• [Challenge] Render everything from the line containing "country: Guyana" down to the line containing "genus: Ceanothus" in the records below as a Markdown table, including both of those lines and omitting any blank lines. Use two columns, headed "Row" for the row number and "Entry" for the line.

Stored data entries:

--------------------

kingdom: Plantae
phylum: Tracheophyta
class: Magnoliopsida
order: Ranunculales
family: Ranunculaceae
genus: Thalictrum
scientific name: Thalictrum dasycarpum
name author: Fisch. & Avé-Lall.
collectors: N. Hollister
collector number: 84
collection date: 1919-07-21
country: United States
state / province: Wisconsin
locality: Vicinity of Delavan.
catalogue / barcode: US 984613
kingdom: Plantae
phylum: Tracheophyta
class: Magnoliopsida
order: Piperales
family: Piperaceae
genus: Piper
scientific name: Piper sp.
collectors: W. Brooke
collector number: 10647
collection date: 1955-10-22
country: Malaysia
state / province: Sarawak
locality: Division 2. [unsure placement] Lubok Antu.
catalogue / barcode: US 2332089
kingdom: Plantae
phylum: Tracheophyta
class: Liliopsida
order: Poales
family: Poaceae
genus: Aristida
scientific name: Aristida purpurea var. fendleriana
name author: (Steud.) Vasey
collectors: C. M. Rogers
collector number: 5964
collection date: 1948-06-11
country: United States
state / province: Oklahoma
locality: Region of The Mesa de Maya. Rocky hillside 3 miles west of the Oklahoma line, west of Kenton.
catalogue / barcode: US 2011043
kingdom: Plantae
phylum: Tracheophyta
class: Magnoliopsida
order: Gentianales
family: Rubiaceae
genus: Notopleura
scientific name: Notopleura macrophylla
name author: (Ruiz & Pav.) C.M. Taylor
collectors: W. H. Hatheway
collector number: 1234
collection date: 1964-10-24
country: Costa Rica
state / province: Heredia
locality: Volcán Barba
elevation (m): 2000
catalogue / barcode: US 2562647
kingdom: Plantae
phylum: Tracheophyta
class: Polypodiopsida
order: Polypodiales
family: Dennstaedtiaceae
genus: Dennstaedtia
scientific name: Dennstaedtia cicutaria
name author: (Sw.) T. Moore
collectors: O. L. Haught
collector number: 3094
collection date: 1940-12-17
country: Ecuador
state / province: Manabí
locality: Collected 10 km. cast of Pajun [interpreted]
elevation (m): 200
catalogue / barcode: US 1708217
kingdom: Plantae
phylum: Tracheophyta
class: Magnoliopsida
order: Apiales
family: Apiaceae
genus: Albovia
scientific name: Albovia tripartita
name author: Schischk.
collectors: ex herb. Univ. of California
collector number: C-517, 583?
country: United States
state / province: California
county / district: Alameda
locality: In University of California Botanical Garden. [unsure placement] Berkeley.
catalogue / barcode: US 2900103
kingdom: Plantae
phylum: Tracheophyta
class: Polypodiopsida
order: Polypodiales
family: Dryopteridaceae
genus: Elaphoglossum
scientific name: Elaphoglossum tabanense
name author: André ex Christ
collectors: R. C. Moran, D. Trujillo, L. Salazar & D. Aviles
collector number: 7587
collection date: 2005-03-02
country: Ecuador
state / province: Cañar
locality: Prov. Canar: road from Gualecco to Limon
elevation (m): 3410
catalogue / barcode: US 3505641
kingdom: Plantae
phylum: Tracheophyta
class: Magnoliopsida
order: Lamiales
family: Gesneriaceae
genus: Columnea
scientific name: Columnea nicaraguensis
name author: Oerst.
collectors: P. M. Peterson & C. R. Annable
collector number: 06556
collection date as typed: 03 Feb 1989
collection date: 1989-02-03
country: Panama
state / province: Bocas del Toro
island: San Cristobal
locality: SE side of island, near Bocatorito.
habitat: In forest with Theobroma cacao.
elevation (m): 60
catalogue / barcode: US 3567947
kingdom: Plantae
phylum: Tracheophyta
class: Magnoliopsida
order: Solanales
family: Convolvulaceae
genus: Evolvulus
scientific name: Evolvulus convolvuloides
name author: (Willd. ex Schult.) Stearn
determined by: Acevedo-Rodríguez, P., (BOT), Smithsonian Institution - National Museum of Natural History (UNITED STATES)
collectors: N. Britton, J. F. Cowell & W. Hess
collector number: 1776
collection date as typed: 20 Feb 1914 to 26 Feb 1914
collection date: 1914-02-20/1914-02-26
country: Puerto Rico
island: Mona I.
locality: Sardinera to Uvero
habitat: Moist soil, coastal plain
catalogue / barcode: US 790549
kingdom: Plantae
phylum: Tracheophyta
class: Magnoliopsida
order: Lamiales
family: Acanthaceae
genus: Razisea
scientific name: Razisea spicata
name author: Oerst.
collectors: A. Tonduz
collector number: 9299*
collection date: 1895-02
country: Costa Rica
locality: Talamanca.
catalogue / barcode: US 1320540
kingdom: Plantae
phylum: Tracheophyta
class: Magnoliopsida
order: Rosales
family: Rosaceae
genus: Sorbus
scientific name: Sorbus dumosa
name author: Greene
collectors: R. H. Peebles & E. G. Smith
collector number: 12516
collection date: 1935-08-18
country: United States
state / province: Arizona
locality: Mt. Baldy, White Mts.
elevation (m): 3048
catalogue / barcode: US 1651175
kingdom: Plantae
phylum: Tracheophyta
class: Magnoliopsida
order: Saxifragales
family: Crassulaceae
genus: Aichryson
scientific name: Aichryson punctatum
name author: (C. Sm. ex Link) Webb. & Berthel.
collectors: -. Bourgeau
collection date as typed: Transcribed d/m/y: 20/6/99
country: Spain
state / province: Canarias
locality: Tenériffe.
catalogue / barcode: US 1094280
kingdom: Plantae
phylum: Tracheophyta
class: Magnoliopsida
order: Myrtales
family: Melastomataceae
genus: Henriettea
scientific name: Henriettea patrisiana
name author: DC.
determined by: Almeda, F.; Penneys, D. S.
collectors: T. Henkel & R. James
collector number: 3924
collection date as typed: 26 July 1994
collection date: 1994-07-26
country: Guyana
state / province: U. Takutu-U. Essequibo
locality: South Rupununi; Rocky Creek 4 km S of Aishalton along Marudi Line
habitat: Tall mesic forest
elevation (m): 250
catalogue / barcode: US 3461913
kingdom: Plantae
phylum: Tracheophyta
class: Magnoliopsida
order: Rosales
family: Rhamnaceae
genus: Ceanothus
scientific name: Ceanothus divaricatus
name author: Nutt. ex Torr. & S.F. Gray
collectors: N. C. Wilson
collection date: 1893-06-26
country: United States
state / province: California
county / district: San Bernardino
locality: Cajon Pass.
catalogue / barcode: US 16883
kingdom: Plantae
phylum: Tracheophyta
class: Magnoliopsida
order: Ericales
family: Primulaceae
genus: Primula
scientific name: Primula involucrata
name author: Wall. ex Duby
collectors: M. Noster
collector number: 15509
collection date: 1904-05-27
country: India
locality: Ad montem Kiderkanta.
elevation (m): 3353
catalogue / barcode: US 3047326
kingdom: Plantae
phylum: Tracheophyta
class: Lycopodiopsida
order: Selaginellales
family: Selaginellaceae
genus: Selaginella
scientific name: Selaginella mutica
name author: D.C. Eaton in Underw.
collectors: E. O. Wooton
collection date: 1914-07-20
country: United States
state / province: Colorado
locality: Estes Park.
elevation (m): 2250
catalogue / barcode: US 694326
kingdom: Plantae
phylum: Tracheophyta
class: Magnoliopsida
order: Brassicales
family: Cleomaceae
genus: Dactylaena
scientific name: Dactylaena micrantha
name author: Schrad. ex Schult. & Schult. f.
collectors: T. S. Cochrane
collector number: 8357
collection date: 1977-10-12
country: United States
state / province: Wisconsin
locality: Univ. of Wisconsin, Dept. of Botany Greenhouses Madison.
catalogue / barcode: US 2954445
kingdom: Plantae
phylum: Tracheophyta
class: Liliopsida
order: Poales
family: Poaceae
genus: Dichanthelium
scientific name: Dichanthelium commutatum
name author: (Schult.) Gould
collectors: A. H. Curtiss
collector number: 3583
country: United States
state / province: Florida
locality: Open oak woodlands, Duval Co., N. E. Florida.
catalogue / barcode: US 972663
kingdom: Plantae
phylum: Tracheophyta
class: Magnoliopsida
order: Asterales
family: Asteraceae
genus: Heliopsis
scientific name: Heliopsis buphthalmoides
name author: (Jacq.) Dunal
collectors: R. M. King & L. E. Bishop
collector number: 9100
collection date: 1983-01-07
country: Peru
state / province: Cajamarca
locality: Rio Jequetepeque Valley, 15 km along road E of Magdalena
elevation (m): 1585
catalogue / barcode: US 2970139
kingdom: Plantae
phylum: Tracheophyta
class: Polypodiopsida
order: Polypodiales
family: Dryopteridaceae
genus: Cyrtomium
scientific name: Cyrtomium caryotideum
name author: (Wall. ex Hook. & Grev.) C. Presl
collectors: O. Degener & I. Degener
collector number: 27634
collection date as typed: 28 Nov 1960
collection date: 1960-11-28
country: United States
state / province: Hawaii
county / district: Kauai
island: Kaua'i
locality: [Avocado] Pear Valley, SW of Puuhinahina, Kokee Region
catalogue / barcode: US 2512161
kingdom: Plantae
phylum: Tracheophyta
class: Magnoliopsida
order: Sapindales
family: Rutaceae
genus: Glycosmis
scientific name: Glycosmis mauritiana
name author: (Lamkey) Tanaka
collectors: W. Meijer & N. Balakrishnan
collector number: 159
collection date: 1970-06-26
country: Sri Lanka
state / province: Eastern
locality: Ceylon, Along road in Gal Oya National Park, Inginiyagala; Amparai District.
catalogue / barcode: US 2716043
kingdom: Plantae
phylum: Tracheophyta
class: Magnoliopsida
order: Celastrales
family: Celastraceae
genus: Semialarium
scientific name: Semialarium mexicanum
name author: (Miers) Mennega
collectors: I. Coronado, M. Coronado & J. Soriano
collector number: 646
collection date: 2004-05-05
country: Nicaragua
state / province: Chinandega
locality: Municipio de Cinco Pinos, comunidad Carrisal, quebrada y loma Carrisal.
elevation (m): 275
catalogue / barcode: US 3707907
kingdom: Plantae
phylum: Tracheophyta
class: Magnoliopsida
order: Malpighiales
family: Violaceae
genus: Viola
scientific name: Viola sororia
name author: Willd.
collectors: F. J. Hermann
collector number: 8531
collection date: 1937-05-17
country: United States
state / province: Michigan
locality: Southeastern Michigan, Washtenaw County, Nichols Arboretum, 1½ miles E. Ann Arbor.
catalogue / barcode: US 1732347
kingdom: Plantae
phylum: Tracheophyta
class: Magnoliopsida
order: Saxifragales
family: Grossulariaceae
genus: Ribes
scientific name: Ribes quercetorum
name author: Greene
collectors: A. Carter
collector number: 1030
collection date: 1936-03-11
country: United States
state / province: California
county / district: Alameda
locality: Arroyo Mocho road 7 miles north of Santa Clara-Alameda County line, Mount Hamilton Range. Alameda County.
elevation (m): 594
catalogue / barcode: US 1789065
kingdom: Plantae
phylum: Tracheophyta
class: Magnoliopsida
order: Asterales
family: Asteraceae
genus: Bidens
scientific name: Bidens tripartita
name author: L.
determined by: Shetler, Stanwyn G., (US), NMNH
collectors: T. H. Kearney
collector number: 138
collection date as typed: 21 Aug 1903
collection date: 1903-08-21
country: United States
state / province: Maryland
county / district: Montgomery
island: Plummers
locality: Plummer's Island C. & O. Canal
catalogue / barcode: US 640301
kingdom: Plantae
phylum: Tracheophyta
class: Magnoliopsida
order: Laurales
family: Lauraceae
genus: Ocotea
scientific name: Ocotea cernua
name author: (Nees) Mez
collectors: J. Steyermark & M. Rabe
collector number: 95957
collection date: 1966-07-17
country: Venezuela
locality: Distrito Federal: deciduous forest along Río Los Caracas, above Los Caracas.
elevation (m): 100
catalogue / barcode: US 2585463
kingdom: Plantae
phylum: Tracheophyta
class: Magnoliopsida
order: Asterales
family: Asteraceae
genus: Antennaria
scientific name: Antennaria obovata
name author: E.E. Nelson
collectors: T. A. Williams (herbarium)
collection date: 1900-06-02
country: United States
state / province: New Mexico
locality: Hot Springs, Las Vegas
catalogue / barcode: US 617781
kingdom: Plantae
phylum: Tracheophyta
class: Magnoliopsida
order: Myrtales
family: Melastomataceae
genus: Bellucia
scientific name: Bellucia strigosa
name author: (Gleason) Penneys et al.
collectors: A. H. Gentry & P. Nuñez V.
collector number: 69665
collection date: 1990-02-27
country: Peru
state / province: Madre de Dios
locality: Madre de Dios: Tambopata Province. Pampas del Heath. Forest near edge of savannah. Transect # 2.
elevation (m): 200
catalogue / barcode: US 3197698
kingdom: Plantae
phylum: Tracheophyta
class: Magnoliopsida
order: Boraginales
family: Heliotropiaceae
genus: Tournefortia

--------------------

• [Finished answer]
| Row | Entry |
|---|---|
| 1 | country: Guyana |
| 2 | state / province: U. Takutu-U. Essequibo |
| 3 | locality: South Rupununi; Rocky Creek 4 km S of Aishalton along Marudi Line |
| 4 | habitat: Tall mesic forest |
| 5 | elevation (m): 250 |
| 6 | catalogue / barcode: US 3461913 |
| 7 | kingdom: Plantae |
| 8 | phylum: Tracheophyta |
| 9 | class: Magnoliopsida |
| 10 | order: Rosales |
| 11 | family: Rhamnaceae |
| 12 | genus: Ceanothus |